▶ [WHAT TO DO]:
Among the records that follow, set down only the lines from the one containing "(284, 82) none" to the one containing "[82,490,237,502] jsonresume-theme-orbit ->", both included, exactly.

▶ [TASK MATERIAL]:
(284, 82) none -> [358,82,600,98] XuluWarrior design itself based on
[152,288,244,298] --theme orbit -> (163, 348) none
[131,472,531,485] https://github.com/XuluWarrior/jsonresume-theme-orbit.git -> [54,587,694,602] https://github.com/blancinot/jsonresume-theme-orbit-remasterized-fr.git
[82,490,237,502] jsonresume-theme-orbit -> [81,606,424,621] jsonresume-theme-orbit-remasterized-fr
...
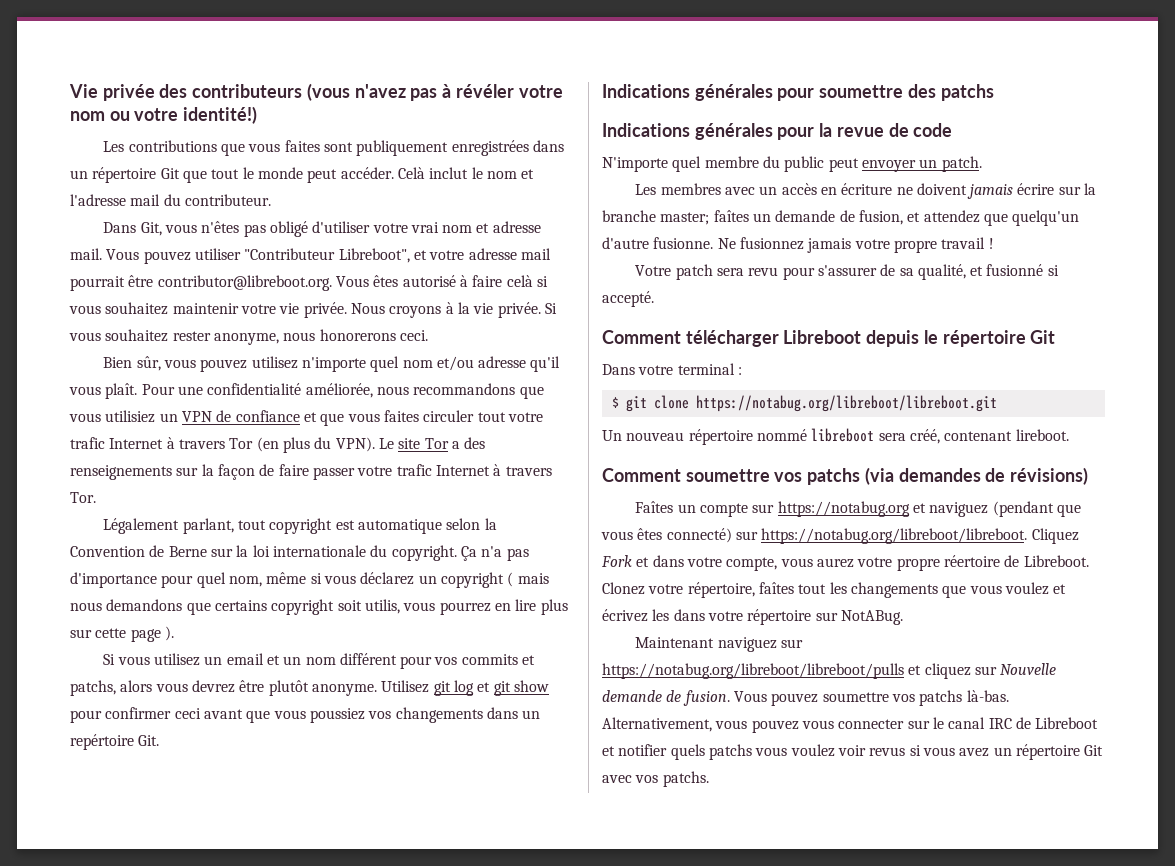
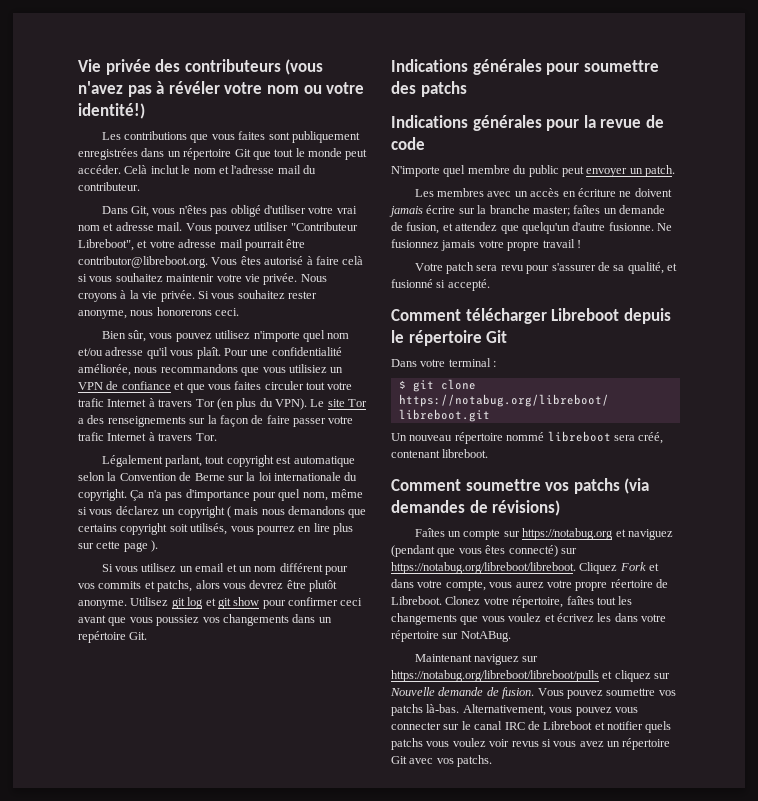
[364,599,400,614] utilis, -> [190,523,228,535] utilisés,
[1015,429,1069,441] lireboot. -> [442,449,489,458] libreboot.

▶ [RESULT OF THIS TASK]:
(284, 82) none -> [358,82,600,98] XuluWarrior design itself based on
[152,288,244,298] --theme orbit -> (163, 348) none
[131,472,531,485] https://github.com/XuluWarrior/jsonresume-theme-orbit.git -> [54,587,694,602] https://github.com/blancinot/jsonresume-theme-orbit-remasterized-fr.git
[82,490,237,502] jsonresume-theme-orbit -> [81,606,424,621] jsonresume-theme-orbit-remasterized-fr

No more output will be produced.